TASK BRIEF >> For every entry, reproduce the wording exactly and omit any image it holds.

[LISTED ENTRIES Boundary: Start]

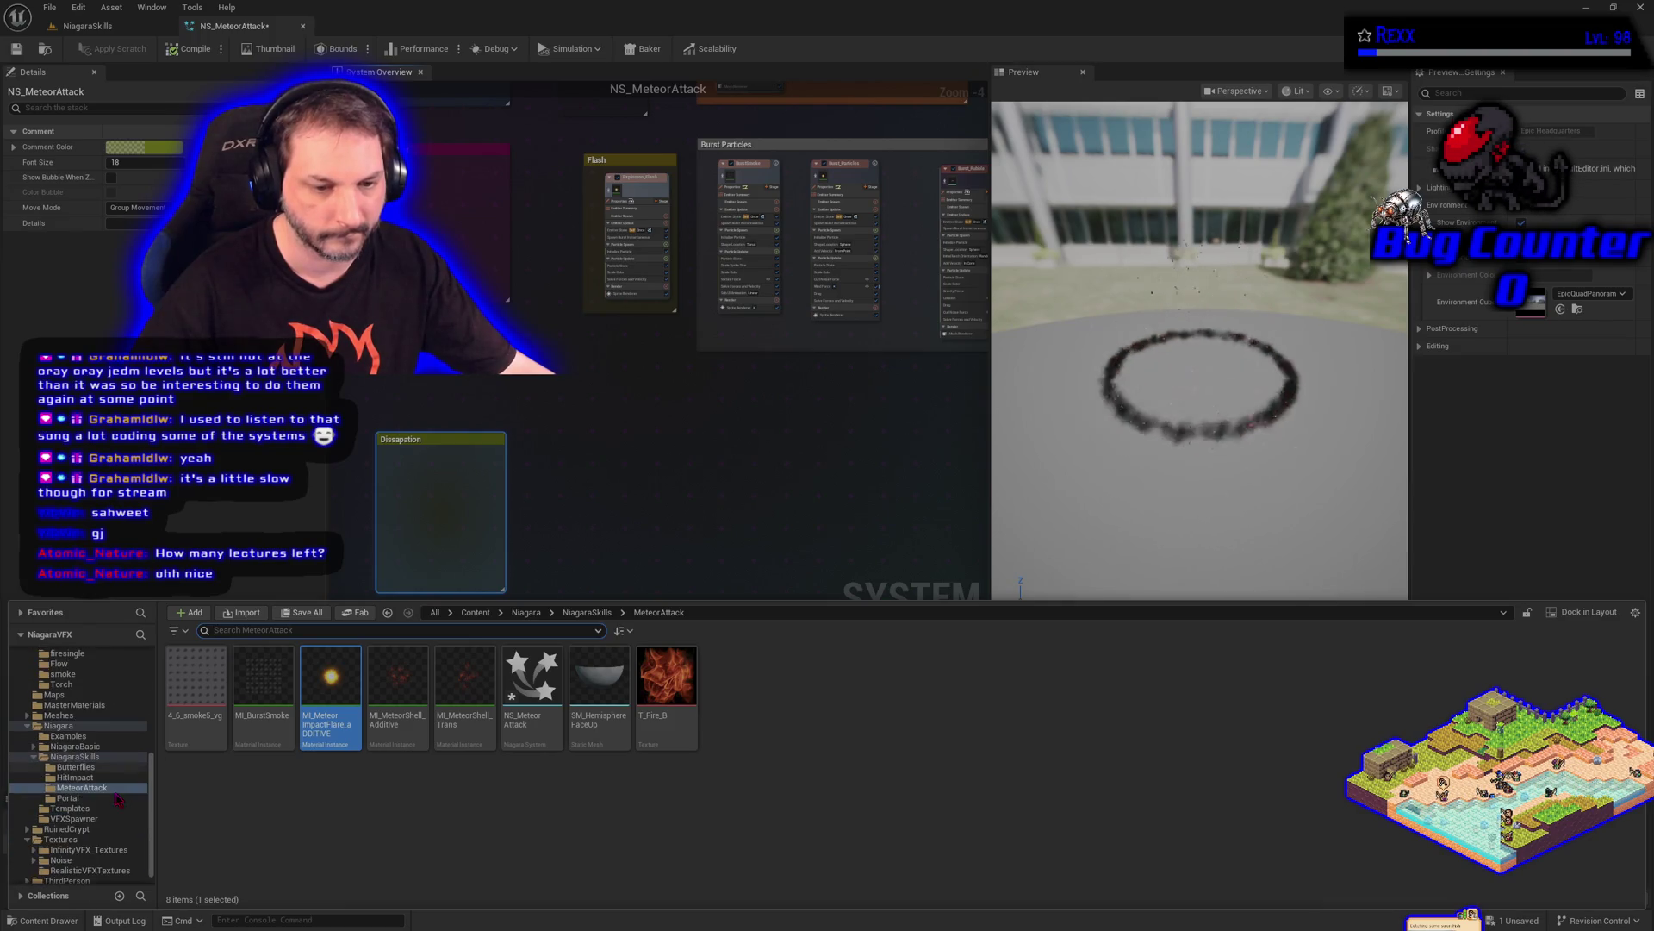
pyautogui.scroll(-3, 95, 829)
pyautogui.click(92, 837)
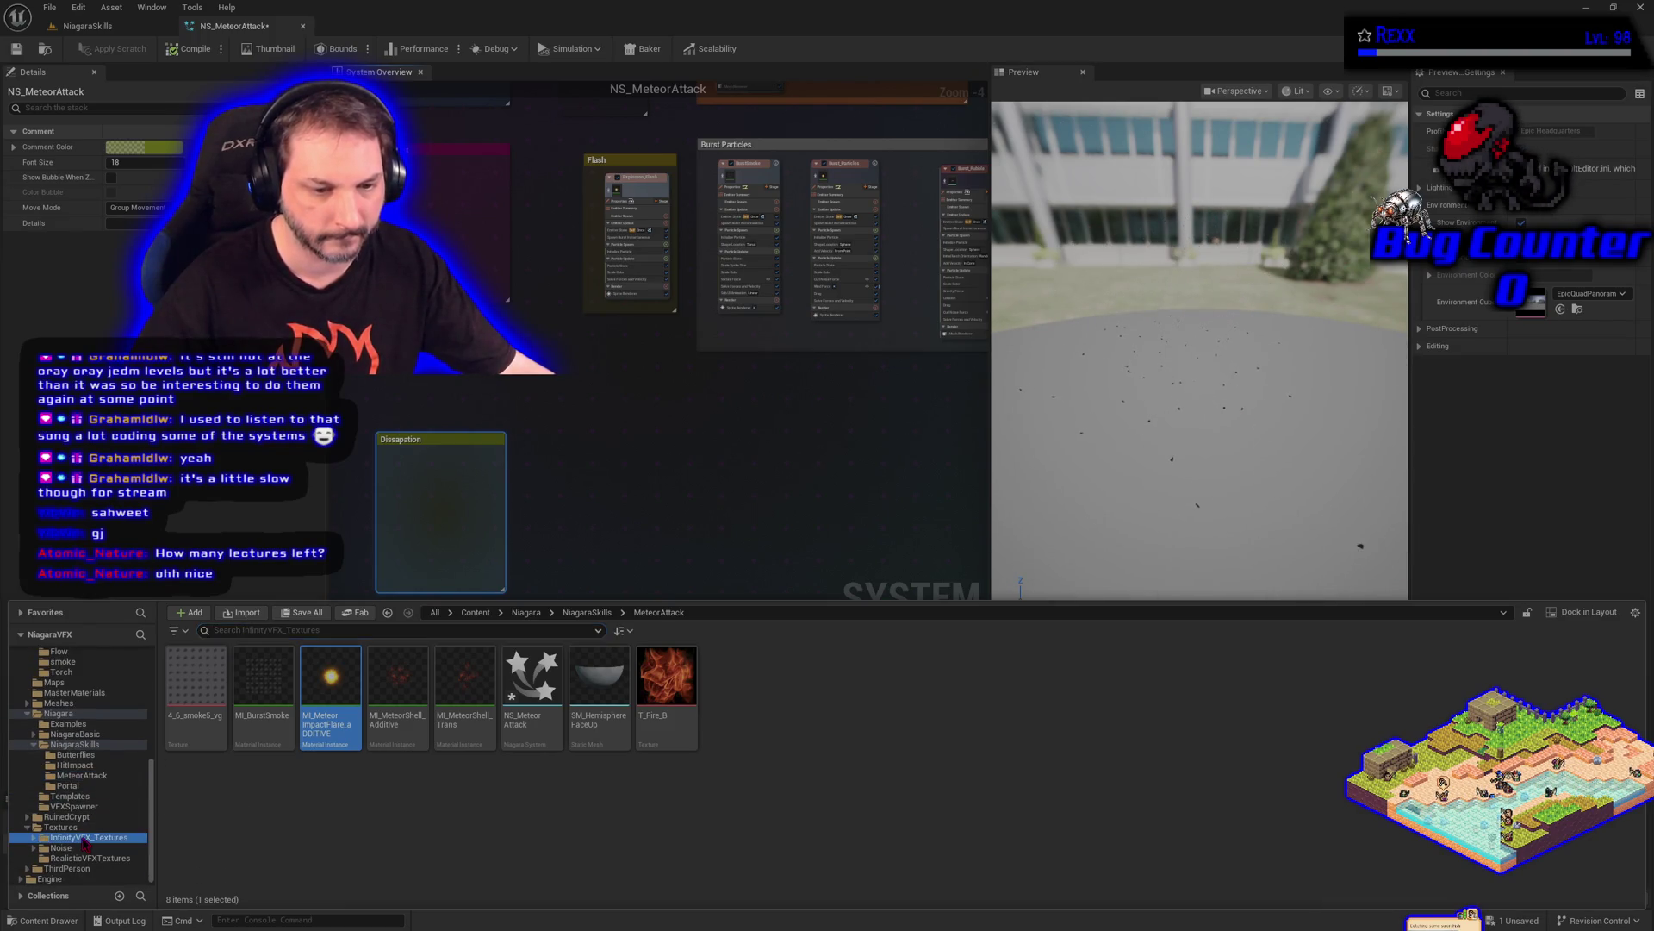
pyautogui.click(278, 727)
pyautogui.doubleClick(278, 726)
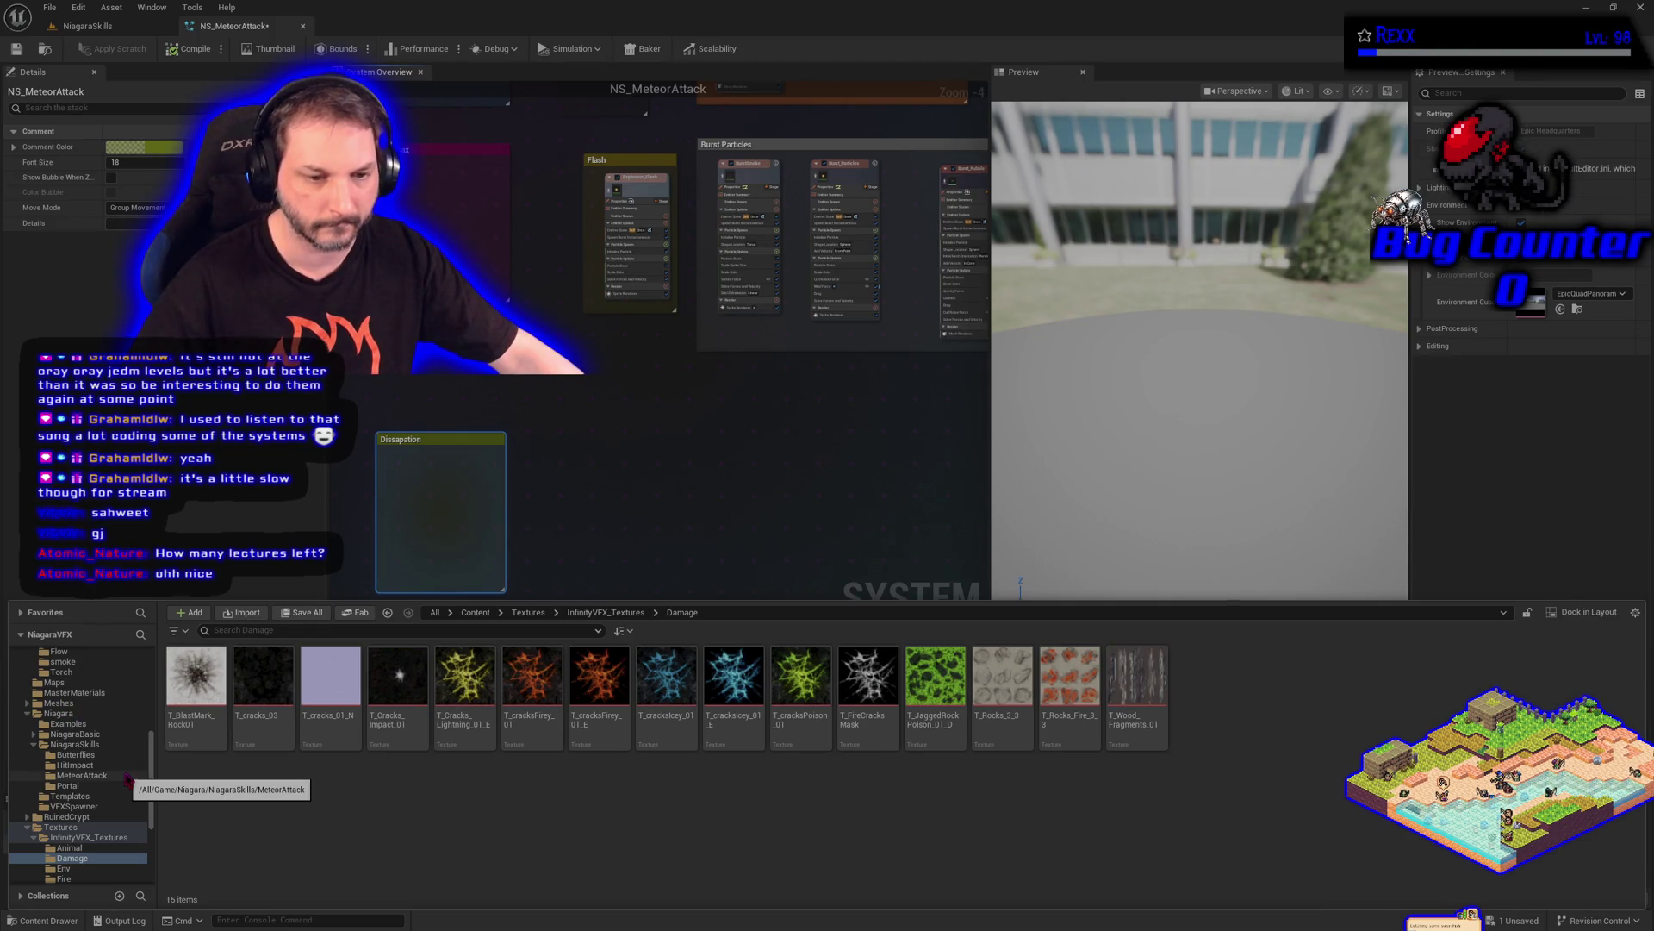
# Copy T_BlastMark_Rock01 into the MeteorAttack folder and bring up Save All
pyautogui.moveTo(196, 690); pyautogui.dragTo(127, 791)
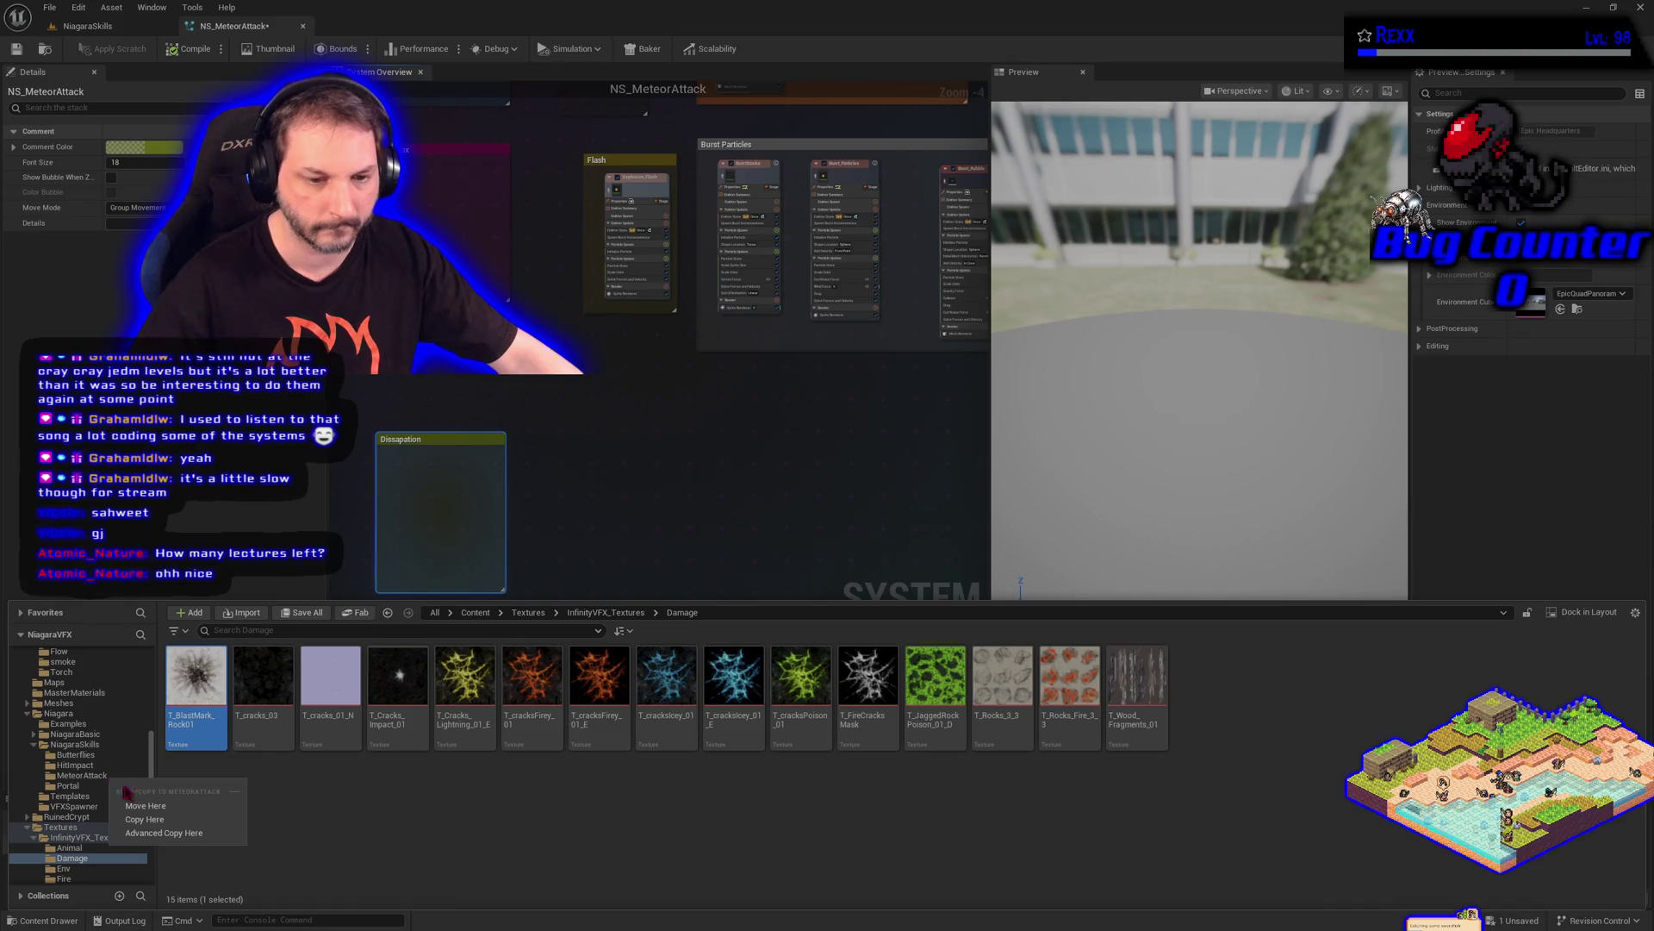
pyautogui.click(144, 819)
pyautogui.click(90, 777)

[LISTED ENTRIES Boundary: End]

COMPLETED EXERCISE >>
pyautogui.scroll(-3, 95, 829)
pyautogui.click(92, 837)
pyautogui.click(278, 727)
pyautogui.doubleClick(278, 726)
# Copy T_BlastMark_Rock01 into the MeteorAttack folder and bring up Save All
pyautogui.moveTo(196, 690); pyautogui.dragTo(127, 791)
pyautogui.click(144, 819)
pyautogui.click(90, 777)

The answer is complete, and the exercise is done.